Искра Бога — страница 18 из 49

— У кого-то просто слишком длинный язык, — продолжил я изображать оскорбленного в лучших чувствах жестокого хозяина плантаций. — Степан, ты не домовой, ты пустомеля, от которого одни неприятности. Что ты Светлане наплёл про мое бессмертие? Совсем уже головой не думаешь? Или ты реально себя управдомом возомнил, который людям жильё с барского плеча жалует? Кто на птичьих правах живет?

Я нёс пургу, но очень надеялся, что домовой сообразит и подыграет. Если нет, то я его действительно съем, сырым и без соли. Даже несмотря на то, что у меня было время спокойно подумать, я так до конца и не решил, как же мне вести себя со Светланой. Открывать ей свою звериную сущность я по-прежнему боялся, и сейчас, оказавшись дома, только укрепился в мысли, что с признаниями стоит не торопиться.

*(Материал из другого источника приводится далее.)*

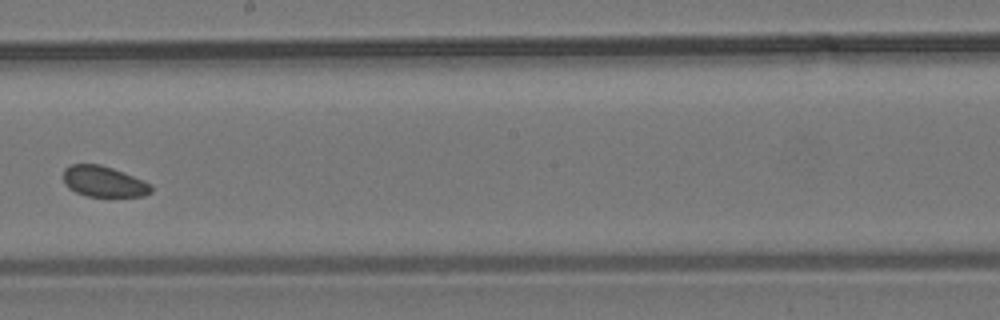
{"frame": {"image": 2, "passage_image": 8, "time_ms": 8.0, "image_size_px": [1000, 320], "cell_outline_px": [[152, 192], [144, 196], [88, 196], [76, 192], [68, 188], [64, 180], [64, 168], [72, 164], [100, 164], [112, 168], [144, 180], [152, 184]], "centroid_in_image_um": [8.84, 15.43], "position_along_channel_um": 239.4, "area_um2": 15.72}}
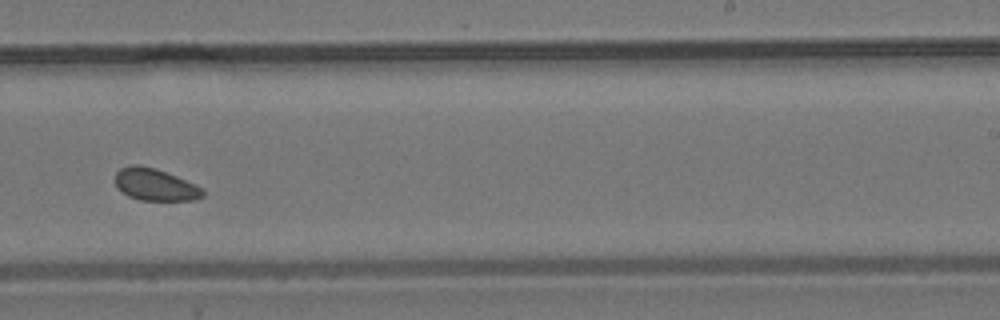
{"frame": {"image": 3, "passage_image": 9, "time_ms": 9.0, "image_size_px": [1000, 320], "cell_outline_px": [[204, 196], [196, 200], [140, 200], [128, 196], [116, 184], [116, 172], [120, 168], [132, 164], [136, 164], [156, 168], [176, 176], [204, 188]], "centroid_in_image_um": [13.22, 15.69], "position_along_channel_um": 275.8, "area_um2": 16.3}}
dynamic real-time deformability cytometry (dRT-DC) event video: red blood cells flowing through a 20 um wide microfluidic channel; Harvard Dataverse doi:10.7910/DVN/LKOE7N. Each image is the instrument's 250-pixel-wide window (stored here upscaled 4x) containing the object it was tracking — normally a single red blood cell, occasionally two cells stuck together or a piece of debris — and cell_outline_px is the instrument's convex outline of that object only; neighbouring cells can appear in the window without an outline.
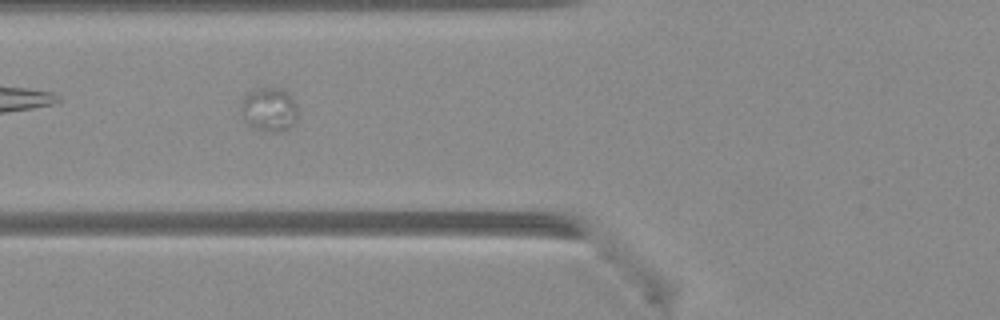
{"species": "Egyptian fruit bat (a non-hibernating species)", "species_latin": "Rousettus aegyptiacus", "temperature_condition": "warm", "stored_images_in_passage": 5, "camera_frame_rate_fps": 3000, "um_per_image_px": 0.085, "animal": {"sex": "female"}, "frame": {"image": 1, "passage_image": 2, "time_ms": 0.333, "image_size_px": [1000, 320], "cell_outline_px": [[296, 120], [288, 128], [280, 132], [272, 132], [256, 128], [248, 124], [244, 120], [240, 112], [240, 108], [244, 96], [248, 92], [256, 88], [284, 88], [292, 96], [296, 104]], "centroid_in_image_um": [22.87, 9.28], "position_along_channel_um": 102.9, "area_um2": 14.62}}
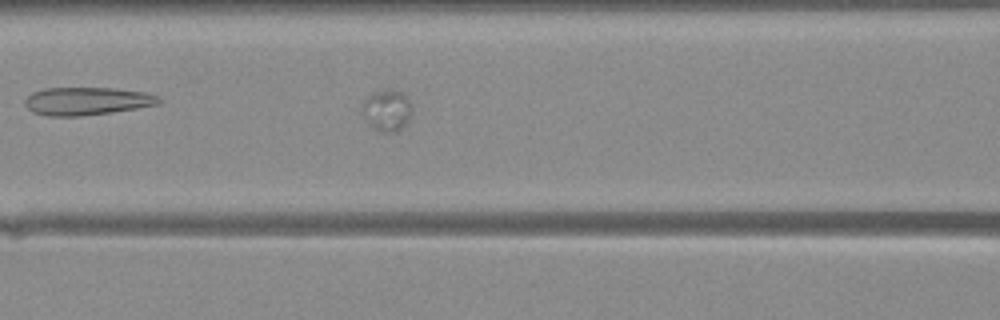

Даже если Светка сейчас и забыла о вопросах, которые задавала мне ночью, то, поверьте мне, это абсолютно ненадолго. Пройдёт максимум день, и она начнёт атаковать меня снова, причём даже смерть не спасёт меня от необходимости давать правдивые ответы.

— Ах это? — прижал ручки к груди Степан. — Андрей, я же пошутил… Света тревожилась, вот я и попытался поддержать её, как сумел…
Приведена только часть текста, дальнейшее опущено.